REQUIRED TASK => Render every line of the entries below as a Markdown table with the columns Row and Text, numbering the rows in order. Skip blank lines and leave the pictures out.

INPUT RECORDS =>
## Begin

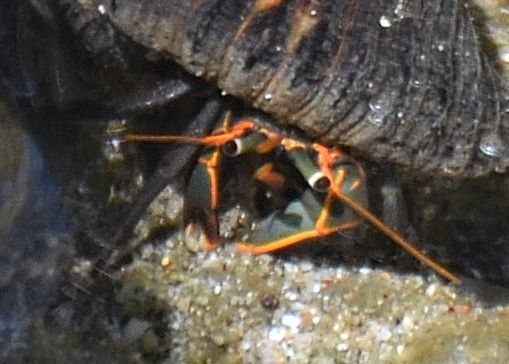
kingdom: Animalia
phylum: Arthropoda
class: Malacostraca
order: Decapoda
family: Diogenidae
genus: Calcinus
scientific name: Calcinus obscurus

## End

TASK RESULT =>
| Row | Text |
|---|---|
| 1 | kingdom: Animalia |
| 2 | phylum: Arthropoda |
| 3 | class: Malacostraca |
| 4 | order: Decapoda |
| 5 | family: Diogenidae |
| 6 | genus: Calcinus |
| 7 | scientific name: Calcinus obscurus |